Exercise directions: Copy the records below verbatim, from the first line through the line containing "ring tip: (410, 243)", inclusive, and output nothing else.

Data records
>>
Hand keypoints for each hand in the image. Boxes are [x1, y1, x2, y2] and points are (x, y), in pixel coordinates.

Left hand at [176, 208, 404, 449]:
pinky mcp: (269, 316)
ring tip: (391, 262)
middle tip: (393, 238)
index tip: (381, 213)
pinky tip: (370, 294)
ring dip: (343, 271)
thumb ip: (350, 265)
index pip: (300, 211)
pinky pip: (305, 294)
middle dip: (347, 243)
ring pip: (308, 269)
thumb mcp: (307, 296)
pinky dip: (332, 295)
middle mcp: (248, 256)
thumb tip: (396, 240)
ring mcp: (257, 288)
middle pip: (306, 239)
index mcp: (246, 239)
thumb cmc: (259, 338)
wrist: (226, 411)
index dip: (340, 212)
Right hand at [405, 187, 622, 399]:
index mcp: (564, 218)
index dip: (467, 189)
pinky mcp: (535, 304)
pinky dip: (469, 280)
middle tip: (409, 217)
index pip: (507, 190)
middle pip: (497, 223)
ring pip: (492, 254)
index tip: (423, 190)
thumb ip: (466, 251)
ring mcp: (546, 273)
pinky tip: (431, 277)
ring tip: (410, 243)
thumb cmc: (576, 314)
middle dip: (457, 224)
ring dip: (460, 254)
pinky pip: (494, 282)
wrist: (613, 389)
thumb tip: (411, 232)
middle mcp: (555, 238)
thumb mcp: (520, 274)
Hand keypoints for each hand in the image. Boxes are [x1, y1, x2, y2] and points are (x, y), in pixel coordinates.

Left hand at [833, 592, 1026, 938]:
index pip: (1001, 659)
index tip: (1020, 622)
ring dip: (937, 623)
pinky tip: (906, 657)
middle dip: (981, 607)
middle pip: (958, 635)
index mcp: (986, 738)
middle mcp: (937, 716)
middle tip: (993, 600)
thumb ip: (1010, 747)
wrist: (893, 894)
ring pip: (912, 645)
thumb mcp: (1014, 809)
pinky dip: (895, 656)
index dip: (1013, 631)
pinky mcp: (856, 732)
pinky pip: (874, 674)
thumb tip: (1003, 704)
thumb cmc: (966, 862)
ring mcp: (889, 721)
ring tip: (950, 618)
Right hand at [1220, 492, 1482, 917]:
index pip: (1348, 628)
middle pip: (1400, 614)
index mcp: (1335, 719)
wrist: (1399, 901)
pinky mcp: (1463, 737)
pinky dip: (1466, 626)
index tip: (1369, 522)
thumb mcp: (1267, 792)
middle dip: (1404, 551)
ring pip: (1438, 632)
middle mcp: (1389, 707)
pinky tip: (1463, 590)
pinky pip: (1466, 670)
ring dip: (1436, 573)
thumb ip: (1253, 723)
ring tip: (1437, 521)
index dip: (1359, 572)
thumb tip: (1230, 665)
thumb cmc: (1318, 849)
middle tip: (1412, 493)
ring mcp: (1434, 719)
<<
Written reply:
Hand keypoints for each hand in the image. Boxes are [x1, y1, x2, y2] and points are (x, y), in pixel coordinates.

Left hand at [176, 208, 404, 449]:
pinky mcp: (269, 316)
ring tip: (391, 262)
middle tip: (393, 238)
index tip: (381, 213)
pinky tip: (370, 294)
ring dip: (343, 271)
thumb ip: (350, 265)
index pip: (300, 211)
pinky pip: (305, 294)
middle dip: (347, 243)
ring pip: (308, 269)
thumb mcp: (307, 296)
pinky dip: (332, 295)
middle mcp: (248, 256)
thumb tip: (396, 240)
ring mcp: (257, 288)
middle pip: (306, 239)
index mcp: (246, 239)
thumb cmc: (259, 338)
wrist: (226, 411)
index dip: (340, 212)
Right hand at [405, 187, 622, 399]:
index mcp: (564, 218)
index dip: (467, 189)
pinky mcp: (535, 304)
pinky dip: (469, 280)
middle tip: (409, 217)
index pip: (507, 190)
middle pip: (497, 223)
ring pip: (492, 254)
index tip: (423, 190)
thumb ip: (466, 251)
ring mcp: (546, 273)
pinky tip: (431, 277)
ring tip: (410, 243)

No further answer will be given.